Fuad Shukr: From playing a role in capturing Zionist soldiers to field commander.

Fuad Shukr: From playing a role in capturing Zionist soldiers to field commander.

Fuad Shukr, known as “Hajj Mohsen”, was born on April 25, 1961, in the town of Nabi Shit in the Baalbek region of eastern Lebanon. From a young age, he laid the foundation stone for Hezbollah, along with 10 other young men from the region, and participated in the Battle of Khaldeh against the occupiers during the Israeli invasion of Lebanon in 1982. He managed the operation to send Hezbollah forces to Bosnia and Herzegovina between 1992 and 1995.

 

Al-Akhbar newspaper writes that Shukr was one of the first to think of a plan to capture Zionist soldiers to exchange them for fighters captured by the Zionist regime.
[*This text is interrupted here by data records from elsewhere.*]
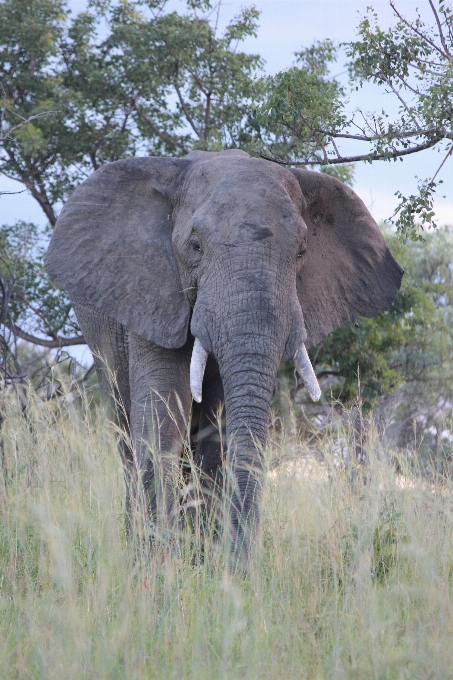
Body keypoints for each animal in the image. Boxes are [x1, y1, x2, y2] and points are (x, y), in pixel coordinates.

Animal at [43, 151, 402, 564]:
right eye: (195, 246)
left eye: (301, 252)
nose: (243, 564)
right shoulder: (151, 290)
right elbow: (163, 413)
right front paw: (158, 565)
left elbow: (218, 427)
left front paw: (207, 565)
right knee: (125, 428)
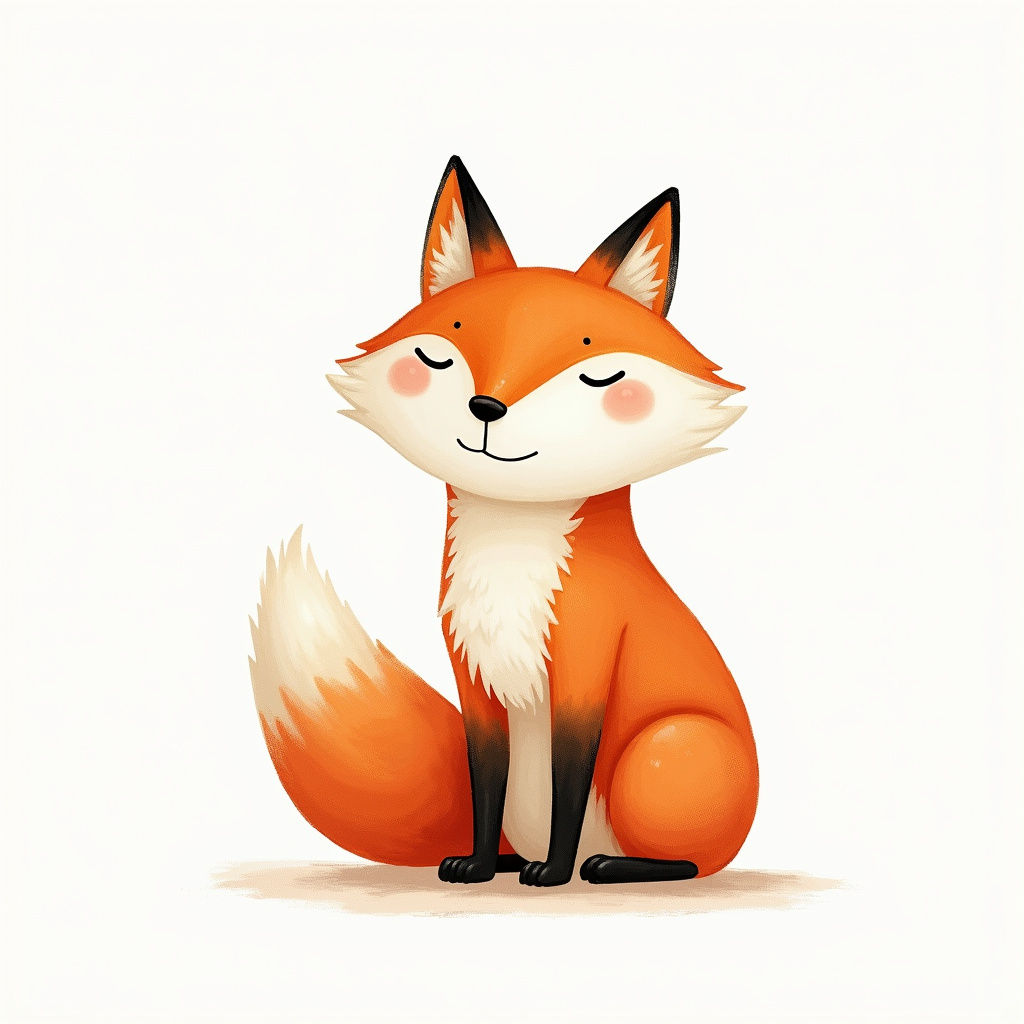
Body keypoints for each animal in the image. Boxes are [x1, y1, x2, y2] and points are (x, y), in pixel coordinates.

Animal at [249, 156, 758, 886]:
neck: (511, 560)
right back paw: (520, 858)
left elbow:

He personally tried to carry out the capture operation in the Al-Jiyyah area during the siege of Beirut, but the captured soldier was killed, and it was not possible to transport his body to Beirut.

Shukar also personally supervised the operation to capture two Zionist soldiers in the town of Kunin in 1986, which was led by martyr Samir Matout, a first-generation member of Hezbollah.

Hajj Mohsen was responsible for the military planning of the Islamic resistance in Lebanon during the 33-Day War and subsequent wars against the Zionist regime. Shukar was the first central military official of Hezbollah since its establishment and was a member of the party’s Central Council and also a member of the Jihad Council.

Some identify Fuad Shukr as the senior advisor to the martyr Sayyed Hassan Nasrallah, the Secretary General of Hezbollah, and the first of the party’s military commanders at the time of his martyrdom. Shukar worked in Hezbollah’s highest military body, the “Jihadi Council”, and also participated in the fight against terrorism in Syria.